Type: OpenClaw Skill Name: polyphone Version: 1.0.0 The skill provides a utility for correcting Chinese polyphone pronunciation using the SenseAudio API (api.senseaudio.cn). It is classified as suspicious due to a potential shell injection vulnerability in the SKILL.md file, where user-controlled text and dictionary arrays are inserted directly into a single-quoted curl command template. While the logic is aligned with the stated purpose and no malicious intent was found, the lack of input sanitization in the provided shell instructions poses a security risk. The skill also utilizes xxd for hex-to-binary conversion of API responses, which is a powerful utility but appears to be used legitimately here.

Findings (0)

Artifact-based informational review of SKILL.md, metadata, install specs, static scan signals, and capability signals.

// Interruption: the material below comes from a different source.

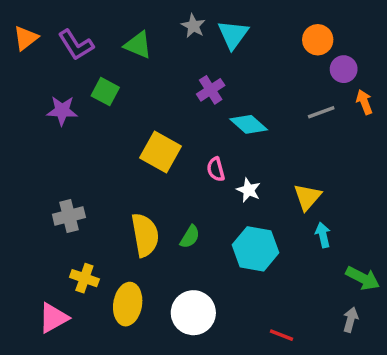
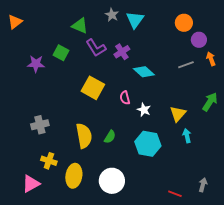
purple L-shape: (76, 45) -> (96, 48), moved
green arrow: (363, 278) -> (210, 102), moved, turned -84
red line: (281, 335) -> (175, 194), moved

ClawScan does not execute the skill or run runtime probes.

What this means

Running the workflow will contact an external service and create local output files.

Why it was flagged

The skill instructs use of local command-line tools to call the SenseAudio API and write decoded audio locally; this is central to the TTS purpose and is disclosed.

Skill content
curl -s -X POST https://api.senseaudio.cn/v1/t2a_v2 ... jq -r '.data.audio' response.json | xxd -r -p > output.mp3
Recommendation

Review the text, voice ID, and output filenames before running the command, especially if the text is sensitive.

What this means

The skill can use the user's SenseAudio account quota or permissions to synthesize speech with a provided cloned voice.

Why it was flagged

The skill requires a SenseAudio API key and a cloned voice ID to access the TTS service; this is expected for the integration and is clearly documented.

Skill content
requires: env: - SENSEAUDIO_API_KEY ... Authorization: Bearer $SENSEAUDIO_API_KEY ... "voice_id": "<CLONED_VOICE_ID>"
Recommendation

Use an appropriately scoped API key if available, keep it secret, and only use cloned voice IDs you are authorized to use.

What this means

Text submitted for synthesis and related pronunciation annotations are shared with the external TTS provider.

Why it was flagged

The API request sends the user's text, voice identifier, and pronunciation dictionary to the SenseAudio provider; this external data flow is necessary for the stated TTS function.

Skill content
"text": "<TEXT>", ... "voice_id": "<CLONED_VOICE_ID>", ... "dictionary": <DICTIONARY_ARRAY>
Recommendation

Avoid submitting confidential or regulated text unless SenseAudio's handling and retention policies are acceptable for your use case.